Encerrando uma empresa insolvente: uma proposta de simplificação

André Santa Cruz & Filipe Aguiar de Barros

Introdução

No recente Informativo 735, de 9 de maio de 2022, o Superior Tribunal de Justiça (STJ) noticiou, a título de destaque do julgamento do Recurso Especial 1.876.549-RS pela sua 2ª Turma, que “no caso de micro e pequenas empresas é possível a responsabilização dos sócios pelo inadimplemento do tributo, com base no art. 134, VII, do CTN, cabendo-lhes demonstrar a insuficiência do patrimônio quando da liquidação para exoneração da responsabilidade pelos débitos”.

No caso em questão, o Tribunal Regional Federal da 4ª Região (TRF4) havia mantido sentença de extinção da execução fiscal ao fundamento de que a demanda fora ajuizada após a “baixa” da sociedade empresária executada.

Interposto recurso especial pela União (Fazenda Nacional), o STJ autorizou o prosseguimento da execução fiscal em face dos sócios-gerentes[1], concedendo-lhes, todavia, a oportunidade para exoneração da responsabilidade tributária se comprovarem a insuficiência do patrimônio da sociedade empresária por ocasião da sua liquidação.

Dissolução regular de sociedade e seus efeitos

Conforme dispõe o Código Civil, a extinção de uma pessoa jurídica deve ser precedida de sua dissolução e da fase de liquidação (as regras gerais estão descritas nos arts. 51, 1.030 e ss. e 1.102 e ss.).

Na fase de liquidação, caso seja constatada insolvência da sociedade e não se opte por alguma alternativa porventura disponível (a exemplo da recuperação judicial), o liquidante tem o dever de confessar falência (art. 1.103, inciso VII do CC) ou, quando inaplicável esta, o instituto a ela correspondente, de acordo com a legislação específica.
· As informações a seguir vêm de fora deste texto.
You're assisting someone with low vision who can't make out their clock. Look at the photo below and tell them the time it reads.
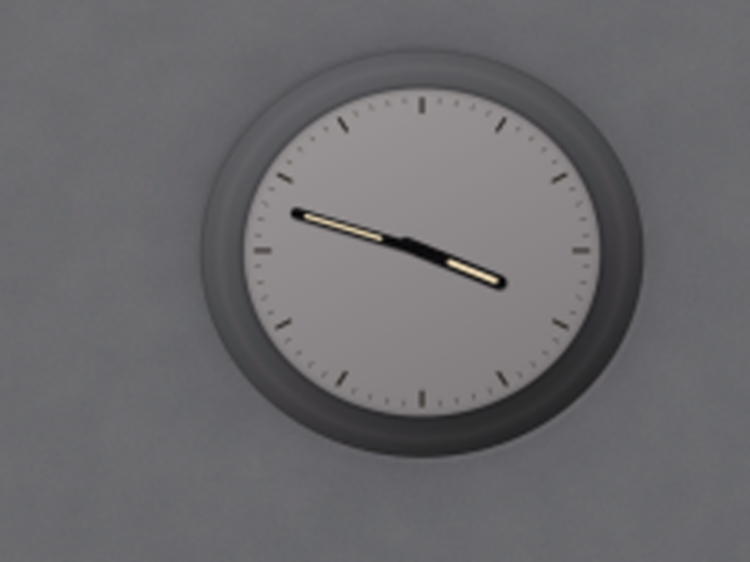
3:48
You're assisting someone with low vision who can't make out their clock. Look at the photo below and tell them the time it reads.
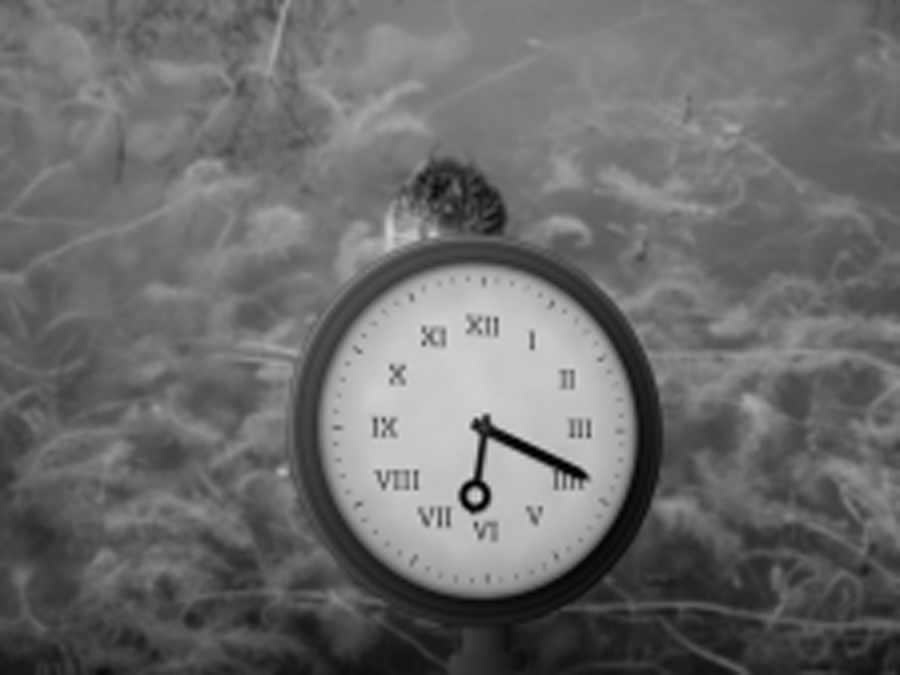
6:19
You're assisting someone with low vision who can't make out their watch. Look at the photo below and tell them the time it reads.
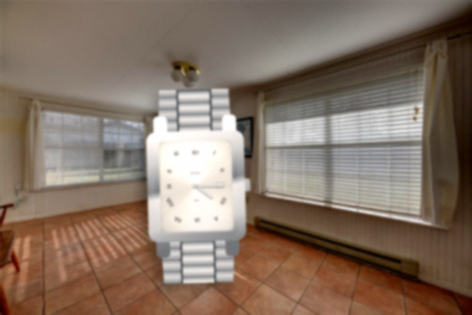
4:15
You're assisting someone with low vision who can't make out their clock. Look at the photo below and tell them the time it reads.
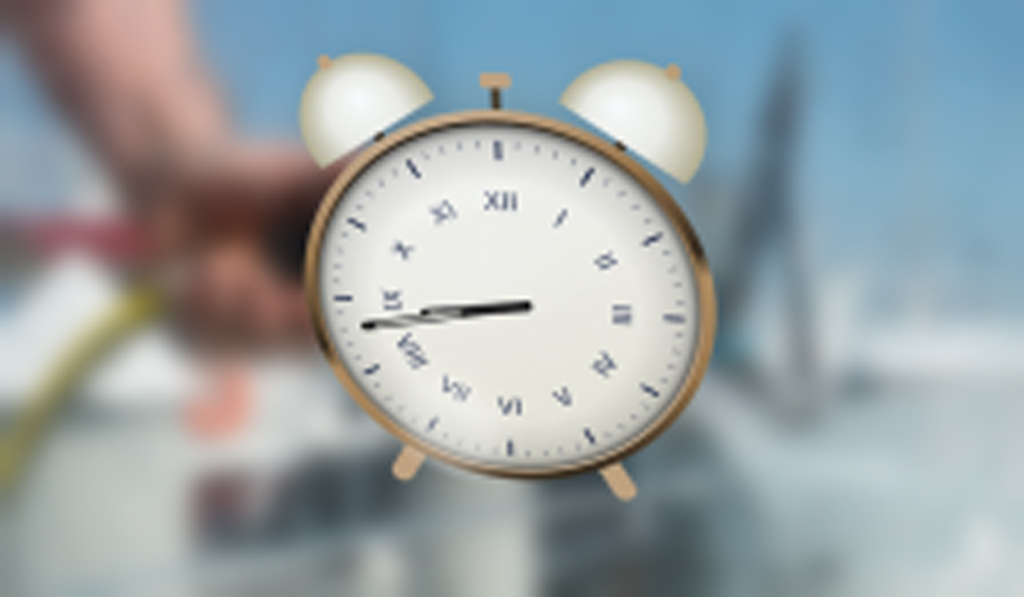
8:43
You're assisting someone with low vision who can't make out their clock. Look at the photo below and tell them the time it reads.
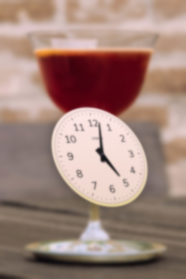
5:02
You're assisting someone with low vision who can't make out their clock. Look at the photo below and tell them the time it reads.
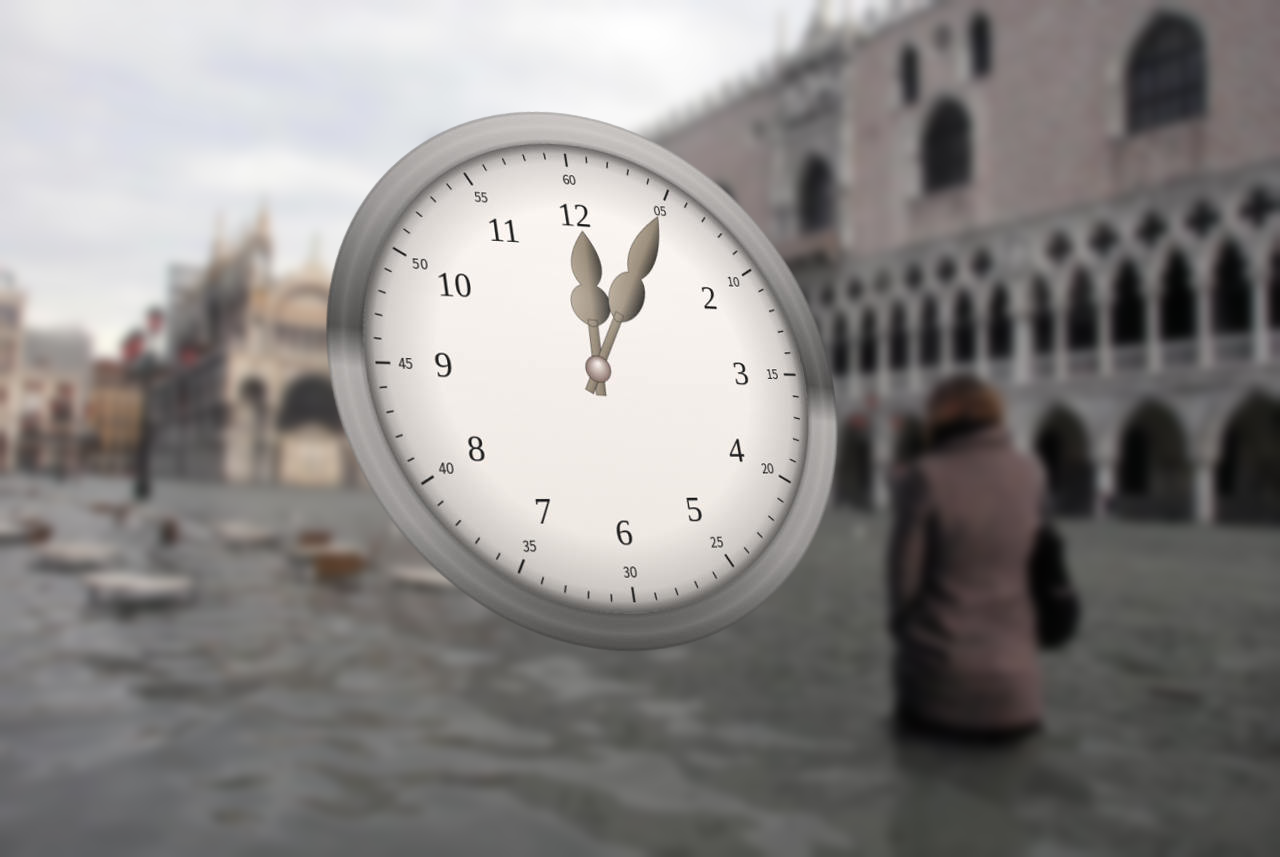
12:05
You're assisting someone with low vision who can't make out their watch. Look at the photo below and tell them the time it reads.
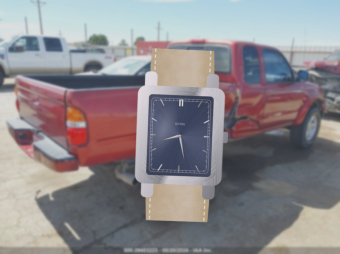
8:28
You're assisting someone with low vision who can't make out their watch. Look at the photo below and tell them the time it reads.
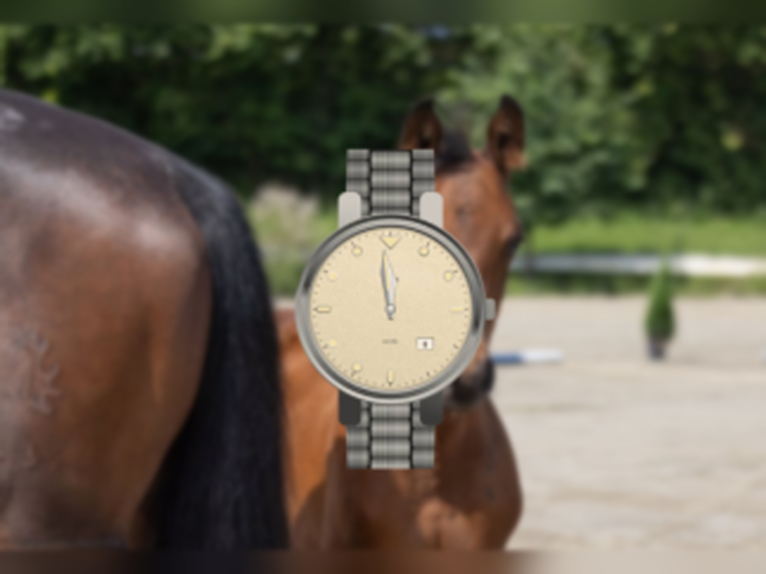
11:59
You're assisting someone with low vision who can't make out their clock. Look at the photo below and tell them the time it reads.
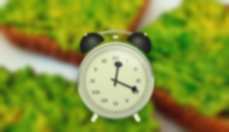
12:19
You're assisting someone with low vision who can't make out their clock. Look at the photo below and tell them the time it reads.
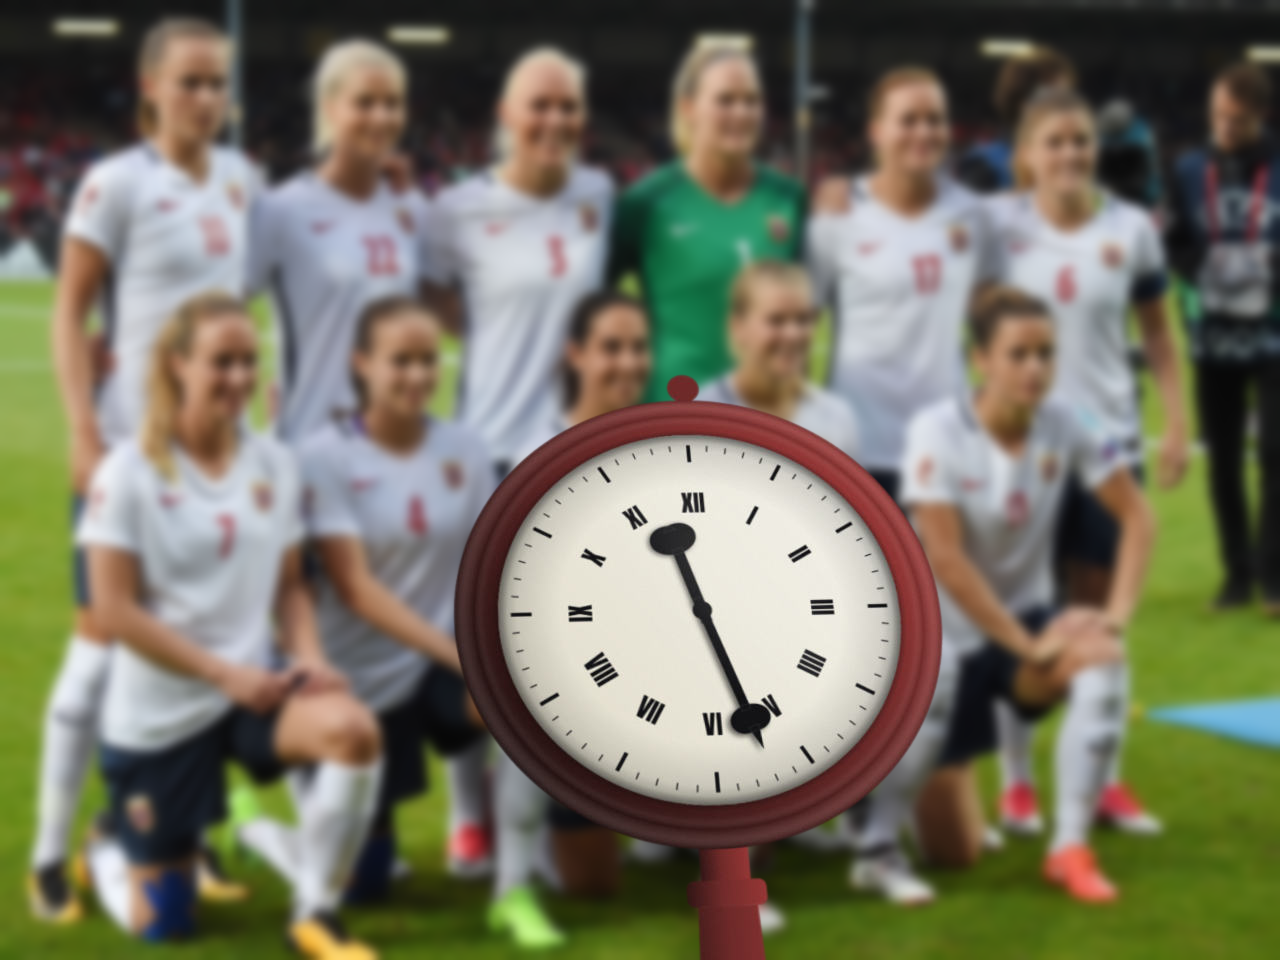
11:27
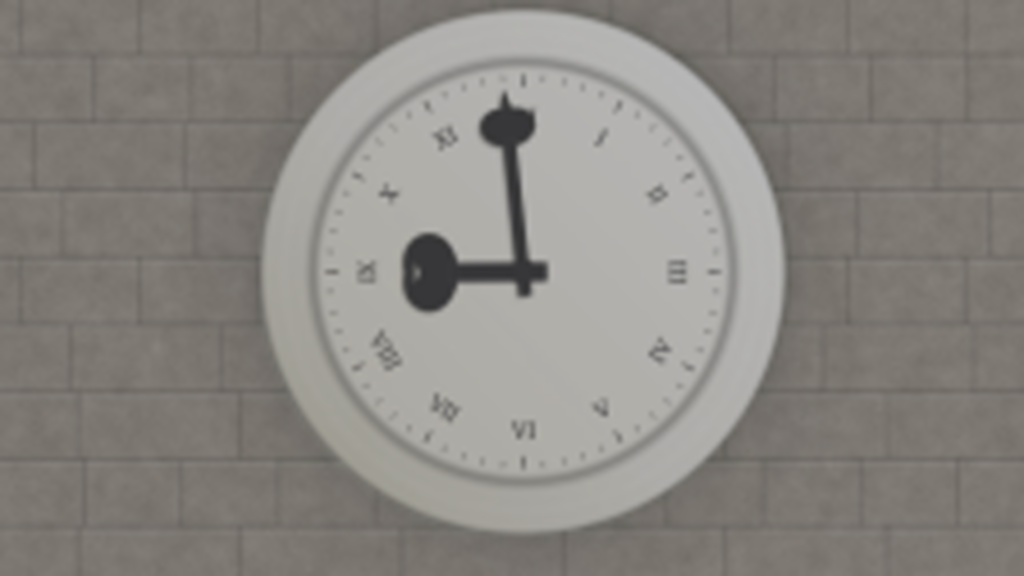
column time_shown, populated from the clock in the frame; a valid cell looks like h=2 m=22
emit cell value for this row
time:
h=8 m=59
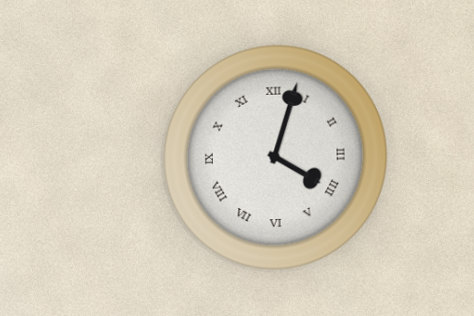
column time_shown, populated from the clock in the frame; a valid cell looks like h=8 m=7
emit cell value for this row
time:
h=4 m=3
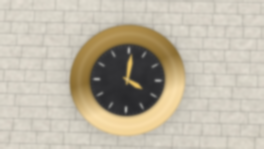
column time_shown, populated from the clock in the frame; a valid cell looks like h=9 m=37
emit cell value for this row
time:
h=4 m=1
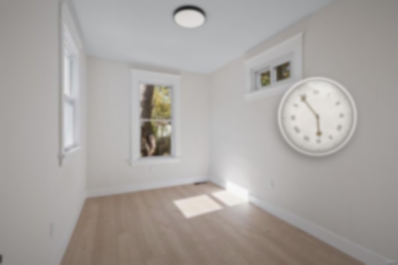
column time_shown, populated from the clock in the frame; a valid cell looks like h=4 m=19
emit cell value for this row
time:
h=5 m=54
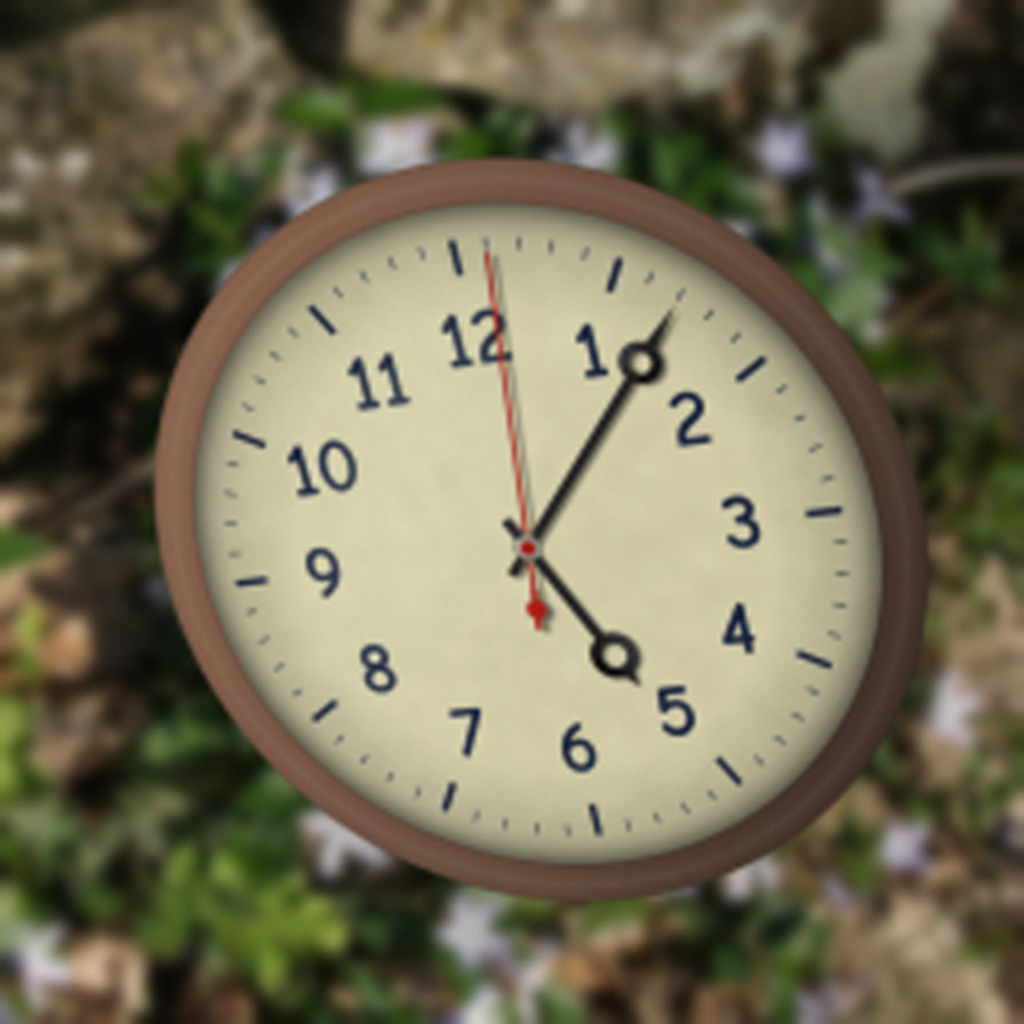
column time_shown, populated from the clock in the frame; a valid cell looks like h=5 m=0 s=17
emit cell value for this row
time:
h=5 m=7 s=1
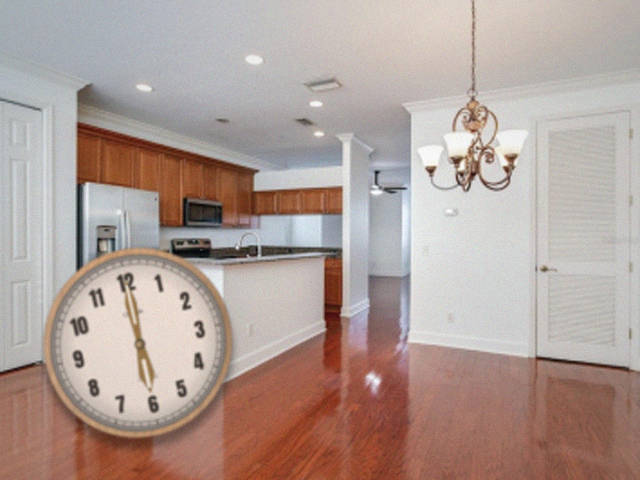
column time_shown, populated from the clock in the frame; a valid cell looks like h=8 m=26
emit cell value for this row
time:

O art. 105 da Lei 11.101/2005 reforça isso ao prever que “o devedor em crise econômico-financeira que julgue não atender aos requisitos para pleitear sua recuperação judicial deverá requerer ao juízo sua falência (…)” (sem grifos no original).

A mera dissolução, liquidação e/ou falência, notadamente se realizadas de forma regular, não autorizam, por si sós (a menos, por exemplo, que se trate de sócio de responsabilidade ilimitada ou de terceiro que tenha prestado garantia fidejussória, ou, em relação ao bem gravado, garantia real), a responsabilização de terceiros por dívidas fiscais constituídas exclusivamente em face da pessoa jurídica. Em regra, aplica-se o mesmo raciocínio para dívidas de outras naturezas.[2]

A “dissolução irregular” e suas consequências

No julgamento do Tema Repetitivo 630, o STJ definiu que, “em execução fiscal de dívida ativa tributária ou não-tributária, dissolvida irregularmente a empresa, está legitimado o redirecionamento ao sócio-gerente”, o que ocorre, por exemplo, na situação descrita na Súmula 435/STJ: “presume-se dissolvida irregularmente a empresa que deixar de funcionar no seu domicílio fiscal, sem comunicação aos órgãos competentes” (sem grifos no original).[3]

Em suma: o STJ tem jurisprudência consolidada no sentido de que somente é possível responsabilizar o(s) administrador(es) de sociedades por dívidas objeto de execução fiscal, por meio do redirecionamento dela a ele(s), quando há dissolução irregular da pessoa jurídica executada (Tema Repetitivo 630) ou presunção de sua ocorrência (Súmula 435).[4]

A “baixa” simplificada e suas repercussões jurídicas

No Brasil, por razões histórico-culturais, não é comum ver uma sociedade ser extinta após um regular procedimento dissolutório (ato de dissolução – como um distrato – seguido da respectiva liquidação e da posterior extinção da pessoa jurídica). Mais raro ainda é ver, na prática, uma sociedade empresária formular pedido de autofalência.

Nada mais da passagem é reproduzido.